Die gab es, nachdem Kind und Heldt sich nach dem Spiel und am Sonntagmorgen beratschlagten. Mittags war dann der dritte Trainerrauswurf nach Tayfun Korkut (VfB Stuttgart) und Heiko Herrlich (Bayer Leverkusen) in der laufenden Bundesliga-Saison perfekt. „Die Entwicklung zeigt, dass wir einen neuen Impuls setzen müssen, um die Wende schaffen zu können“, sagte Heldt. „Unser Ziel bleibt klar: Wir wollen auch nächstes Jahr in der 1. Liga spielen.“
„Ich bin enttäuscht“
Hannovers Bilanz unter Breitenreiter und dem ebenfalls freigestellten Co-Trainer Volkan Bulut ist fatal: 19 Spiele, nur zwei Siege, Platz 17. „Normalerweise wäre der Trainer in Hannover schon lange entlassen“, hatte der nun freigestellte Coach am Samstag selbst gesagt. Am Sonntag bedankte er sich bei Kind und Heldt für die Zusammenarbeit. „Ich wünsche dem Verein und den Jungs für den weiteren Verlauf der Saison alles erdenklich Gute und drücke die Daumen, dass der Klassenerhalt realisiert wird“, wird Breitenreiter bei „bild.de“ zitiert.

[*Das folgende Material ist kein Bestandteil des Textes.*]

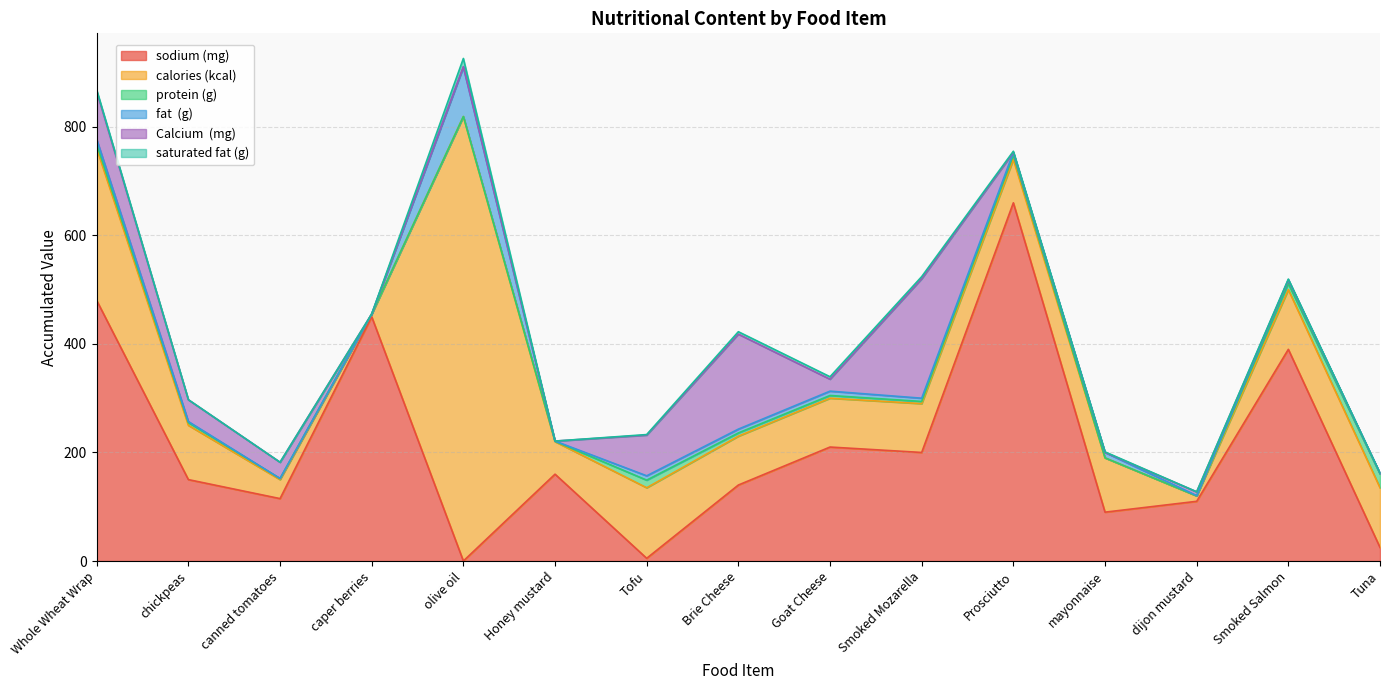

How many interior local valleys does the Calcium  (mg) series have?

3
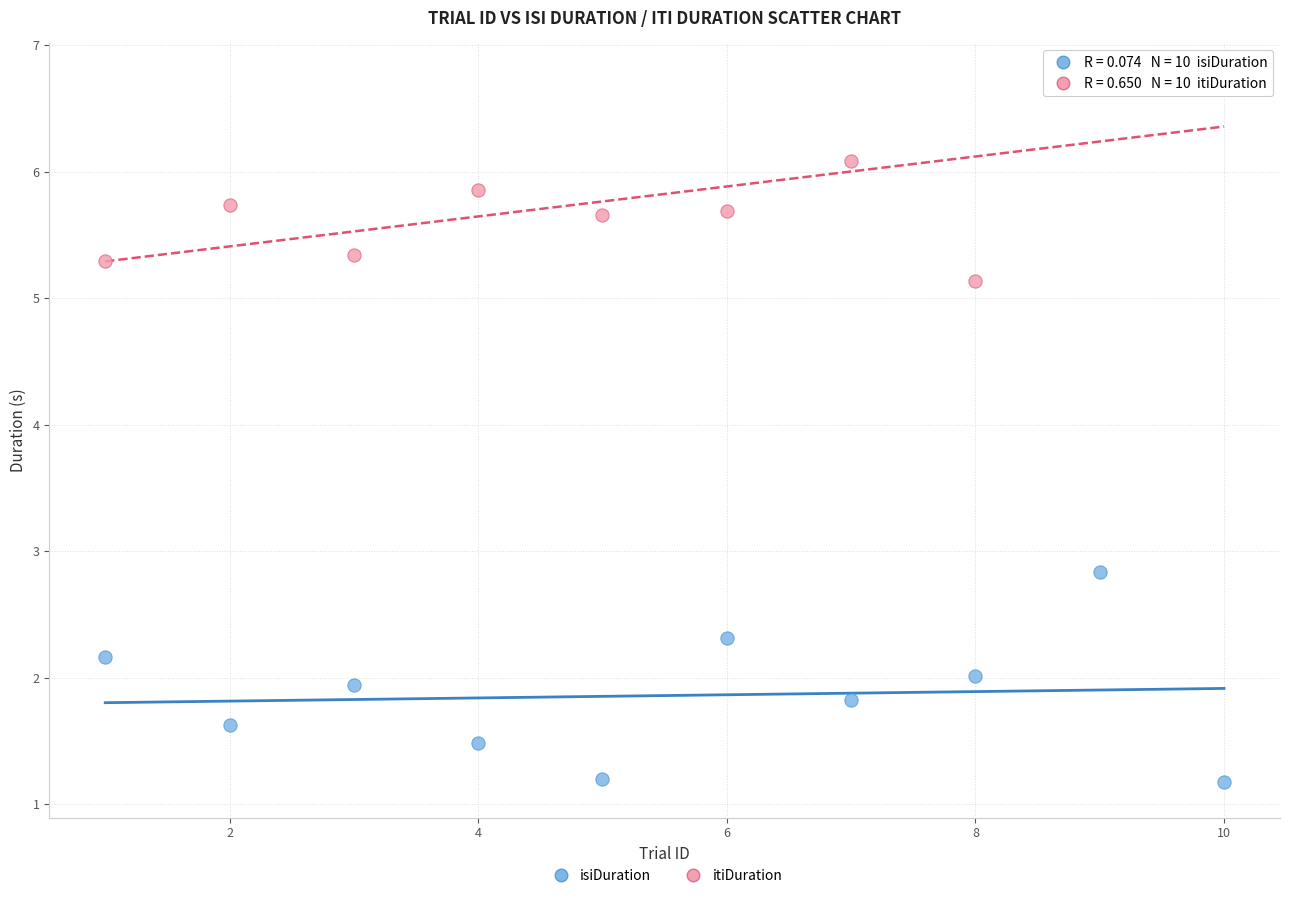

Across all series, what Y value is closest to 3?

2.8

Den Liga-Verbleib trauten die 96-Verantwortlichen Breitenreiter nicht mehr zu. Bereits nach dem desolaten Auftritt zum Rückrunden-Start gegen Werder Bremen (0:1) sollte es laut Medienberichten zu einer Trennung kommen. Die dementierten Heldt und Kind erst zaghaft einen Tag später. „Ich bin enttäuscht“, entgegnete Breitenreiter auf die ihm fehlende Rückendeckung.
Die atmosphärischen Störungen zwischen Breitenreiter und vor allem Präsident Kind traten zuletzt immer häufiger auf. Im Wintertrainingslager stritt er mit Kind öffentlich über die Verpflichtung neuer Spieler. Auch innerhalb der Mannschaft sorgte Breitenreiter für Verwunderung. Erst machte er teaminterne Probleme innerhalb des Kaders öffentlich und nahm dann auch noch die angedrohte Streichung des Weihnachtsurlaubs wieder zurück.
Dazu kam die sportlich prekäre Situation. Eine schlechtere Bilanz hatte der Club in seiner Liga-Historie nach 19 Spieltagen noch nie. Nach dem achten sieglosen Spiel reagierte der Verein. „Es verbleiben noch 15 Ligaspiele, um die Klasse zu halten. Die Entwicklung zeigt, dass wir einen neuen Impuls setzen müssen, um die Wende schaffen zu können“, erklärte Heldt. „Unser Ziel bleibt klar: Wir wollen auch nächstes Jahr in der 1. Liga spielen.“
Der 45 Jahre alte Breitenreiter hatte die Mannschaft im März 2017 in der 2. Liga von Daniel Stendel übernommen. Nach dem Aufstieg in die höchste deutsche Spielklasse und dem folgenden souveränen Klassenerhalt, wurde der Vertrag erst im vergangenen Sommer bis 2021 verlängert. „Sein Name wird immer mit dem Aufstieg 2017 und dem letztlich souveränen Klassenerhalt im vergangenen Jahr verknüpft sein“, betonte Heldt.